Tuesday, February 27, 2007

Particular people ...

Yesterday, I ate lunch with some people I met on orientation. They were all between the ages of 17 and 19. I felt so old. One girl was even a little pretentious. They were all lovely people, don't get me wrong, but I was a little uncomfortable around them. They were discussing books they'd read over the holidays after their HSC. The list included The Marquis de Sadde, Plato, Gabriel García Márquez. I admit I was a little intimidated.

My day started at 7. I caught the (late) 8 o'clock train and headed cityward for the Arts Program mentoring day. I met my mentor without too much confusion in the quadrangle, after peering intently at all the girls' name tags along the way in search of her. I always feel uncomfortable staring at girls' chests to read their name tag--I feel like a lecherous pervert ogling their tits in my search for someone specific. We headed down to a building on the other side of campus for small group discussion. No mentoring program is complete without small groups. Our small group consisted of three (female) third year mentors and a small gaggle of first years. I forget exact numbers but I suspect it was in the order of four guys and six girls. Of the four boys, one was cute, one was a little odd, one was handsome in a clean-cut way and the other was me.

The mentors thankfully forwent the suggested ice-breakers; instead we did the whole "Hi, I'm Dan, I'm 23" thing. Such a variety of people. All of them lovely, to be sure, but a variety nonetheless. We all went to a "Yay you got in! Welcome!" lecture-style thing before morning tea.

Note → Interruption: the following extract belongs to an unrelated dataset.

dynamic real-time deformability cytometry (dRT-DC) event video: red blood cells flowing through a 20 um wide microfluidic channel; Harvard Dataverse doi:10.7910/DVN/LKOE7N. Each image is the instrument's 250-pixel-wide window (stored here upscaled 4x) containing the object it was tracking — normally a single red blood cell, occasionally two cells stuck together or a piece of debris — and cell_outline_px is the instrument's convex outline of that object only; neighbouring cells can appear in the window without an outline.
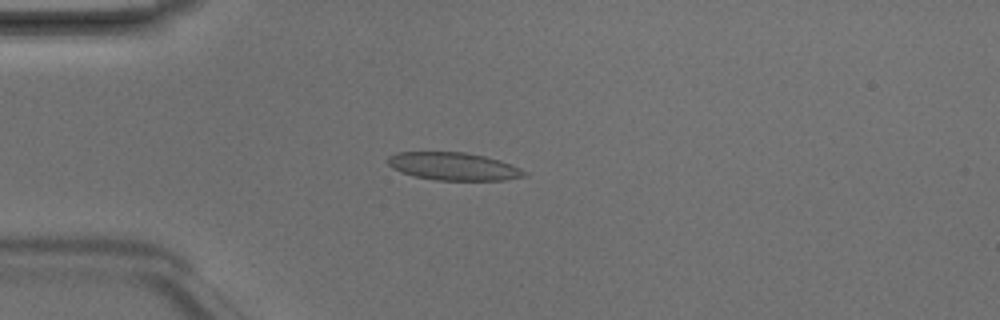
{"species": "Egyptian fruit bat (a non-hibernating species)", "species_latin": "Rousettus aegyptiacus", "temperature_condition": "room temperature", "stored_images_in_passage": 3, "camera_frame_rate_fps": 3000, "um_per_image_px": 0.085, "animal": {"sex": "male"}, "frame": {"image": 1, "passage_image": 2, "time_ms": 0.333, "image_size_px": [1000, 320], "cell_outline_px": [[528, 176], [504, 180], [436, 180], [412, 176], [400, 172], [392, 168], [388, 164], [388, 156], [396, 152], [464, 152], [484, 156], [500, 160], [512, 164], [528, 172]], "centroid_in_image_um": [38.56, 14.14], "position_along_channel_um": 46.4, "area_um2": 22.31}}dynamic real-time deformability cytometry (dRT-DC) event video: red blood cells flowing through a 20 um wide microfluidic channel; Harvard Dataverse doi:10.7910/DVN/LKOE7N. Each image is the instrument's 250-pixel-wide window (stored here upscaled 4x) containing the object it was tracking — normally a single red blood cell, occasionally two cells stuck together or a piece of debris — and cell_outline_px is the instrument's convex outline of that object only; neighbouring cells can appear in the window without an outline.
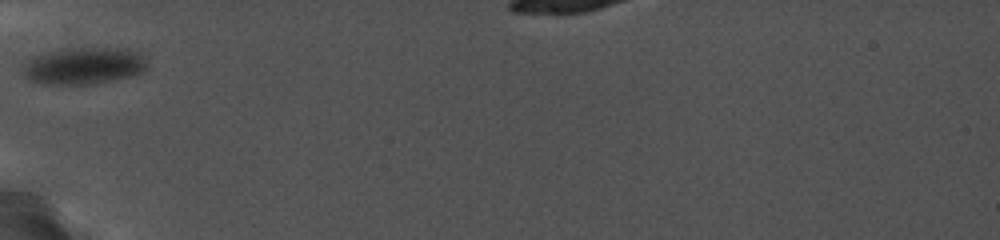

During morning tea I went to get my timetable. It was a little lopsided: on Tuesday I had a 9-3 day, Wednesday was 1-2 and Thursday 2-3. I wandered with Mentor down to the place where changes are made. The line extended to just outside the door. It was sprinkling rain by this point. Right--I thought--. Fuck this for a joke. I meandered down the crowded corridor, Mentor in tow, to the doorway from whence the line sprang. A "semi-cute" blond boy was waiting at the head of the queue, printed timetable in hand. Excuse me mate--I said--. Do you mind if I push in here? It's just with my leg I can't really wait around. I describe him as "semi-cute" because he was scowling the whole time. He gave me a flicker of a smile and nodded assent. His eyes were dark blue. Thanks so much--I said, relieved and took my place in line. No less than a few seconds later I was inside the computer room telling the guy what I wanted done. He didn't have enough security clearance to change my timetable (go figure ... security clearance for a timetable) so I had to go to a second little door and have someone else do it. Finally it was done, just as the scheduled morning tea time ended and the heavens opened, bucketing cold water upon us as we huddled beneath Mentor's tiny umbrella.

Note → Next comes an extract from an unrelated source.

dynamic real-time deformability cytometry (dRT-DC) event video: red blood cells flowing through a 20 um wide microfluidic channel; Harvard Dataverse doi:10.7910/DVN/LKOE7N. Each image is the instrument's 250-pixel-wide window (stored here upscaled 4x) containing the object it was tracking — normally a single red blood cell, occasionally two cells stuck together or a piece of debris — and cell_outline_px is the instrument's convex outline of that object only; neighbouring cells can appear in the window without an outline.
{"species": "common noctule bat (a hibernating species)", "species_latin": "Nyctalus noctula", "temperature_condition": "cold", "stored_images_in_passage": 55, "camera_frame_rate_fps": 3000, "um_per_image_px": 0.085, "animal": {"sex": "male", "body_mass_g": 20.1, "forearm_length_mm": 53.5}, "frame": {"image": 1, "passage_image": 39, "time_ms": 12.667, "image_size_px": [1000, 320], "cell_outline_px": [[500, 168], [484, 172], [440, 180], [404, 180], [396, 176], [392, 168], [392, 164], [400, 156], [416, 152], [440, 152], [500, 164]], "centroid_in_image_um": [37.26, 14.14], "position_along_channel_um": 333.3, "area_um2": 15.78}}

Next on the agenda was the photographic scavenger hunt: we were given five more-or-less cryptic clues to landmarks around campus, which we had to find and have our photo taken with them in the background using a disposable camera. The campus was lousy with small groups of people, lead by white-shirt-clad mentors, sporting all manner of mascots. A neighbouring group's mascot was a bright yellow stuffed snake; another's was a hot pink sombrero. Ours was the abovementioned tiny, navy coloured umbrella.

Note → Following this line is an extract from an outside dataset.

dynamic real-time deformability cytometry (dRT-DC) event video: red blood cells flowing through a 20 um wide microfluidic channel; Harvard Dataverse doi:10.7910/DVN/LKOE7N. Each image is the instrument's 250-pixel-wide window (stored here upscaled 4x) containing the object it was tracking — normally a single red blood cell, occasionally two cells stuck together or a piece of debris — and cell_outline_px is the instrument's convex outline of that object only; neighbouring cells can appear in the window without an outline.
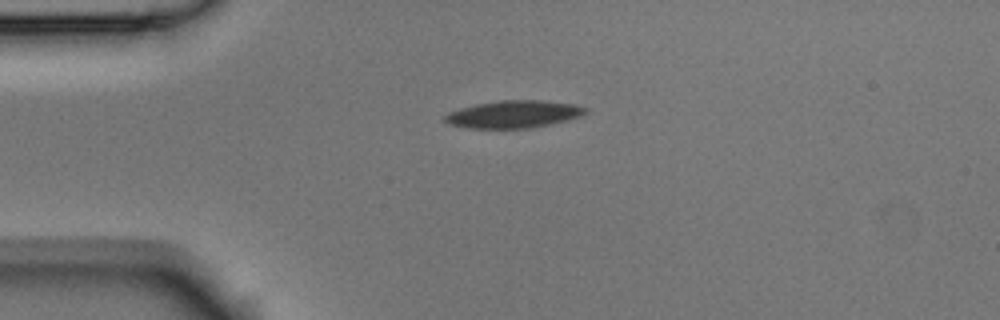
{"species": "Egyptian fruit bat (a non-hibernating species)", "species_latin": "Rousettus aegyptiacus", "temperature_condition": "room temperature", "stored_images_in_passage": 2, "camera_frame_rate_fps": 3000, "um_per_image_px": 0.085, "animal": {"sex": "male"}, "frame": {"image": 1, "passage_image": 1, "time_ms": 0.0, "image_size_px": [1000, 320], "cell_outline_px": [[588, 112], [580, 116], [568, 120], [528, 128], [468, 128], [448, 124], [444, 120], [444, 116], [448, 112], [460, 108], [476, 104], [500, 100], [540, 100], [572, 104], [588, 108]], "centroid_in_image_um": [43.64, 9.7], "position_along_channel_um": 41.4, "area_um2": 22.37}}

And so ends this tale of my day, in the food hall, eating lunch and being slowly intimidated by a bunch of kids five years younger than me.

I certainly met a lot of interesting people.

2 comments ... click here to comment:

Calla said...

First off, does anyone mind if I just keep that self-pleasuring ink-adorned fellow for myself? Scrummy!

And piffle to book learning :P Soon will come the day when the real world slaps the Plato reading right out of 'em. Straight from High School into Uni, and you feel intimidated? Bah!

Did you hear that RD are bringing out a condensed version of War And Peace? I suppose technically it doesn't count and it does sort of spit in the face of a literary masterpiece, but it'd be lovely to be able to toss that one in to the conversation :D "Oh, I just finished War and Peace, jolly good read"

Louise said...

If it's any consolation I always felt intimidated by the mature-aged students... and you can bet your arse they are more intimidated of you than you are of them. The one thing they couldn't study in the HSC was life experience.